MANY JOYFUL YEARS IN BERNE
War was threatening and the Swiss authorities were anxious for all foreigners to leave the country. This even included brothers who had been many years in the Berne Bethel. The Watch Tower Society had made arrangements for these brothers to go to Brazil and take up the pioneer service there. Our final preparations were made, berths reserved, the day and hour of departure fixed. But an hour before we were to leave Berne we were advised that the ship would not leave Genoa, as Italy had entered the war. So we had to stay in Berne.
I have now served here at the Berne Bethel for many years and have enjoyed many rich blessings.

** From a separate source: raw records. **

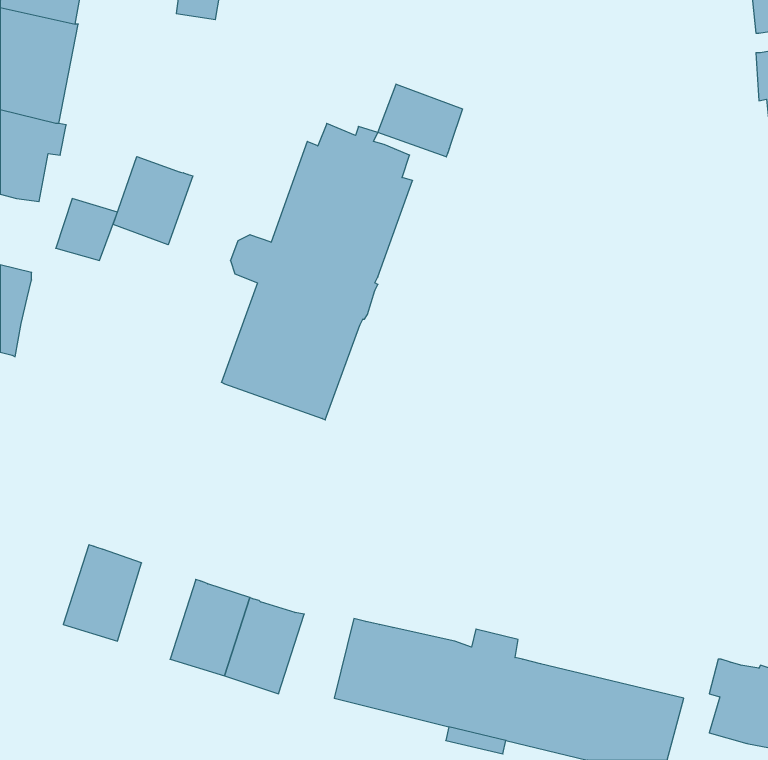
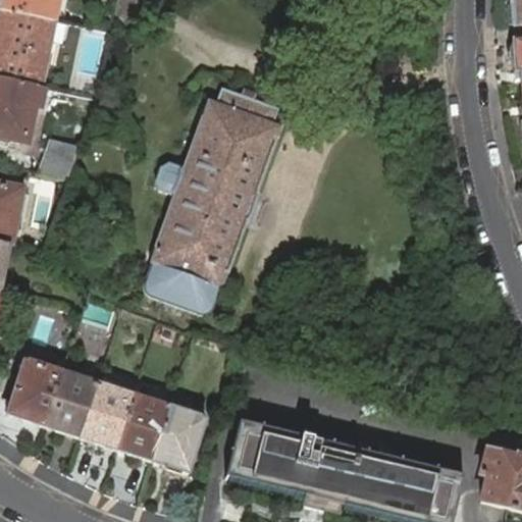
building: [378,84,462,157] -> none
building: [113,157,193,245] -> none
building: none -> [146,260,219,309]
building: none -> [7,357,61,423]
building: none -> [81,381,134,447]

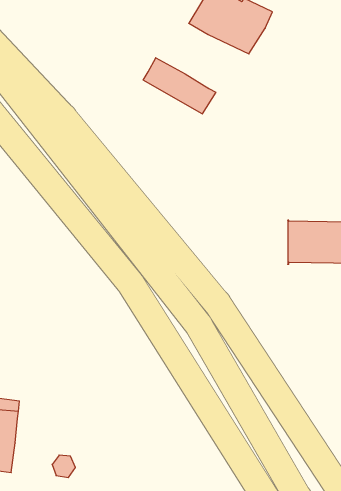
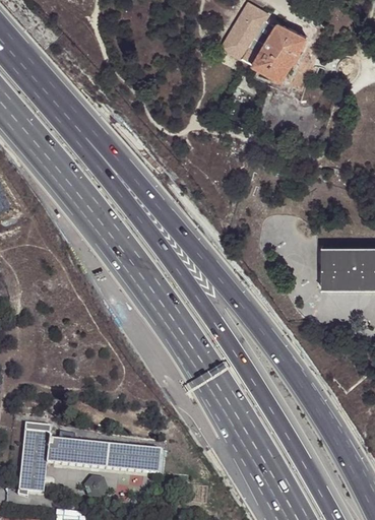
building: [143,58,216,114] -> none
building: none -> [48,442,162,477]

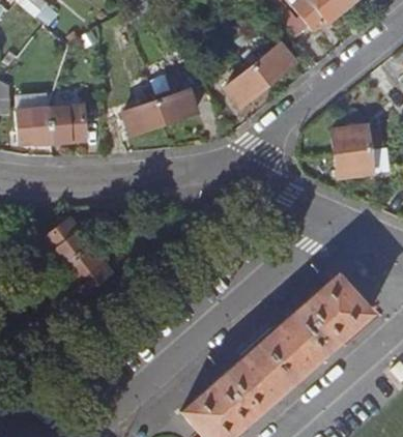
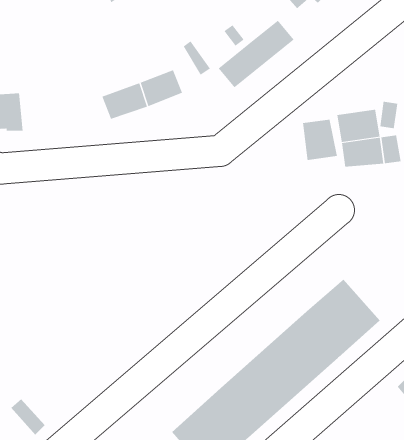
building: [51,106,102,144] -> none
building: none -> [302,119,337,161]
building: [42,221,109,293] -> none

What a grand surprise it was when a brother in Switzerland invited me to attend the international convention in New York City in 1950! Other rich blessings were in store when the Society invited me to attend the even larger assemblies in New York City in 1953 and 1958. How deeply I appreciated the undeserved kindness of Jehovah for having made it possible for me to attend those international assemblies!
When I look back over the fifty-three and a half years of full-time service that began with my early pioneer days in Hamburg, I am very happy that I accepted seriously the Scriptural responsibility to preach the good news of God’s kingdom. I have spent many of my years serving in Bethel Homes in various countries, where it has not been my place to choose the work that pleased me, but, rather, to fulfill the tasks assigned. How happy I am that I have always sought to follow the direction of Jehovah through his earthly organization by faithfully carrying out these assignments! For truly it is this obedience that has been a source of rich blessings.